MEN IIa is caused by an autosomal dominant inherited germline RET mutation and is characterized by endocrine tumors. Patients are specifically at an elevated risk for developing medullary thyroid cancer, pheochromocytomas, and primary parathyroid hyperplasia. Medullary thyroid cancer is often the first presenting tumor, with peak incidence in the third decade of life. Pheochromocytomas are rarely the first tumor, but can be screened for if there is known familial inheritance. Treatment for pheochromocytomas is surgical excision.

Brandi et. al. discuss the MEN syndromes in depth, and comment that most deaths from MEN II occur as a result of medullary thyroid cancer progression, not from pheochromocytomas. Early thyroidectomy in childhood, is thus recommended in suspected individuals with a familial history once a germline mutation is confirmed.

Pappachan et. al. discuss the diagnosis and management of pheochromocytomas. They comment that the majority (85%) of pheochromocytomas occur in the adrenal medulla.

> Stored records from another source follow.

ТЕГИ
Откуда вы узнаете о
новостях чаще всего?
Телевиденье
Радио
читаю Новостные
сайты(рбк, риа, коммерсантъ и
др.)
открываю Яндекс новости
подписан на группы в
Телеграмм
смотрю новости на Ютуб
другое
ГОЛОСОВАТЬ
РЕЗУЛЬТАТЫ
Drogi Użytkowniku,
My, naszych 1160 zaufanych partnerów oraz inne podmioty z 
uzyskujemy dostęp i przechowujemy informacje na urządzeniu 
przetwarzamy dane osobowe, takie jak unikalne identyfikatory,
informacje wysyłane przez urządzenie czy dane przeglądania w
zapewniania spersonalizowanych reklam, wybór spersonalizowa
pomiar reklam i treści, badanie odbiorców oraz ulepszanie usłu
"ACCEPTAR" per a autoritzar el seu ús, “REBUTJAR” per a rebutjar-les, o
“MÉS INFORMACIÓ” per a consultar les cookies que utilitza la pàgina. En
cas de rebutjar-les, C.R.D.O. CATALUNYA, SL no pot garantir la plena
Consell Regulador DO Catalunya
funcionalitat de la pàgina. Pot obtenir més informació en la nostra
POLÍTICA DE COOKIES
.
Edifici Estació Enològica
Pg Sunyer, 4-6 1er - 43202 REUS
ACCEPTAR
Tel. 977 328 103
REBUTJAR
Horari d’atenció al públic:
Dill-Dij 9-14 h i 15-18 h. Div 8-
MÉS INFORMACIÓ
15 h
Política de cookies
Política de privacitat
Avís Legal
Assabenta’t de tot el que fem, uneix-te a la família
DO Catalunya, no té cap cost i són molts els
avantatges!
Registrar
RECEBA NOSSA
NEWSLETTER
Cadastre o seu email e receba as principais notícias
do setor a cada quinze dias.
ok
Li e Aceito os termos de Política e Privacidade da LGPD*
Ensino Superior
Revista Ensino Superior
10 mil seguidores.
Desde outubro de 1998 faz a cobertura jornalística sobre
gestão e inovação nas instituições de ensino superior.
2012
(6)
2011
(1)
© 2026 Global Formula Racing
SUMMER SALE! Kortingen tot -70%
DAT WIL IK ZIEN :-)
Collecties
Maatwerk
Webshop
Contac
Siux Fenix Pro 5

Additionally, preoperative management with alpha blockade is critical for improved surgical outcomes.

Incorrect Answers:
Answer 1: Abdominal CT scan is important for surgical planning prior to resection of pheochromocytomas, in particular to assess for bilateral and extra adrenal disease. This is not the first line test for diagnosis, however.
Answer 2: 24-hour free cortisol is a proper diagnostic test for patients suspected of Cushing's syndrome, not of pheochromocytomas.
Answer 3: High dose dexamethasone suppression test in used to determine whether elevated ACTH is being produced centrally or peripherally in the setting of Cushing's syndrome.
Answer 5: Plasma aldosterone/renin is the test of choice for the diagnosis of aldosterone secreting tumors.